Mientras estaba sentado pensando, una de las damas abandonó la terraza y caminó hacia la explanada. Charles reconoció a Margaret por la blancura de la venda que destacaba en su brazo y ocultó su cigarro para que la brasa no le traicionase. Margaret escaló el promontorio en zigzag, agachándose de vez en cuando, como si estuviera arrancando el césped. Aunque parezca absolutamente increíble, Charles pensó por un momento que Margaret estaba enamorada de él y que venía a seducirle. Charles creía en las mujeres seductoras —complemento imprescindible del hombre fuerte— y, careciendo como carecía de sentido del humor, no pudo rechazar aquel pensamiento con una sonrisa. Margaret, prometida de su padre e invitada en la boda de su hermana, pasó de largo sin advertir su presencia y Charles tuvo que admitir que se había equivocado en aquel punto.
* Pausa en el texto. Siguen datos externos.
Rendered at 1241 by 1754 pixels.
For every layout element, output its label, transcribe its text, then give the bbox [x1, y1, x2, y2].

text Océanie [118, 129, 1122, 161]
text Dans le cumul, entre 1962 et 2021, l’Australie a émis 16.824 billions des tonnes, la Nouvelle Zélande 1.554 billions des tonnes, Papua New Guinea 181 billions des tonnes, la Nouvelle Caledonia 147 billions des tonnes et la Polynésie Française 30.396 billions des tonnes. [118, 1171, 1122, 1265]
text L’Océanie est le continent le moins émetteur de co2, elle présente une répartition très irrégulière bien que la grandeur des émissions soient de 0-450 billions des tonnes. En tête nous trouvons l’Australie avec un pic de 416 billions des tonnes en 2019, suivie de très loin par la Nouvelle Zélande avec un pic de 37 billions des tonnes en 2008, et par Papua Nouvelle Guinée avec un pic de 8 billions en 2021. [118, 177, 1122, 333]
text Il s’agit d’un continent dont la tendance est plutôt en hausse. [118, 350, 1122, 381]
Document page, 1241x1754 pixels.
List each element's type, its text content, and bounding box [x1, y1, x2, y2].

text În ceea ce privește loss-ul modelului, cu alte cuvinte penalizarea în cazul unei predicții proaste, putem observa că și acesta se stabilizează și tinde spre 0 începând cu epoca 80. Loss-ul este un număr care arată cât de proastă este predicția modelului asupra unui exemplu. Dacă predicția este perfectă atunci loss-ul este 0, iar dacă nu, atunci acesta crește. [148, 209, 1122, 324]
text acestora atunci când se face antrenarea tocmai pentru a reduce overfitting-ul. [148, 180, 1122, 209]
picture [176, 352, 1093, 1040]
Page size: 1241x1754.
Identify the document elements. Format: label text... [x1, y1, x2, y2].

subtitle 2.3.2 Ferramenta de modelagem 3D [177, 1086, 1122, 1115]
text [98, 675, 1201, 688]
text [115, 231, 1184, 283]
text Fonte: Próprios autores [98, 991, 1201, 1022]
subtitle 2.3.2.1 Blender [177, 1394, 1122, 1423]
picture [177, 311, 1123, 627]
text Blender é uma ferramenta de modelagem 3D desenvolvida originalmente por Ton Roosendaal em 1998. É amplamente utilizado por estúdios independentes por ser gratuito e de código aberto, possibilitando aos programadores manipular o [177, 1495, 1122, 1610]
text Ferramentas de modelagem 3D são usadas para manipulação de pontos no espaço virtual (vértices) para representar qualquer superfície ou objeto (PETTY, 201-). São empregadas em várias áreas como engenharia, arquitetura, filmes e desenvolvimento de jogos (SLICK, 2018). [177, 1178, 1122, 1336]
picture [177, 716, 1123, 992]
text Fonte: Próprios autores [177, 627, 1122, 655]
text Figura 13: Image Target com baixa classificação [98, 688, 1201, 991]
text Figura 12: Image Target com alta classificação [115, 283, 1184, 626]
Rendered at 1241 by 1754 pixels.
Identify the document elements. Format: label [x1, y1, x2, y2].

Pero ¿qué estaba haciendo? ¿Por qué estaba dando traspiés entre los cascotes, enganchándose el vestido en las zarzas y los cardos? Cuando Margaret dio la vuelta a la torre debió de colocarse en tal posición que el viento le llevó el olor del cigarro, porque exclamó:
—¡Hola! ¿Quién hay ahí?
Charles no respondió.
—¿Sajón o celta? —continuó ella riendo en la oscuridad—. No importa. Quienquiera que sea tendrá que escucharme. Me gusta este lugar. Me gusta Shropshire. Odio Londres. Estoy encantada de que éste sea mi futuro hogar. Ah, Dios mío —dijo mientras retrocedía hacia la casa—, ¡qué alivio haber llegado!
«Esta mujer lleva malas intenciones», pensó Charles apretando los labios. A los pocos minutos la siguió al interior, porque la humedad empapaba el suelo. La neblina se levantaba del río, que se hacía invisible por momentos sin dejar de murmurar cada vez con más fuerza. Había llovido en las colinas de Gales.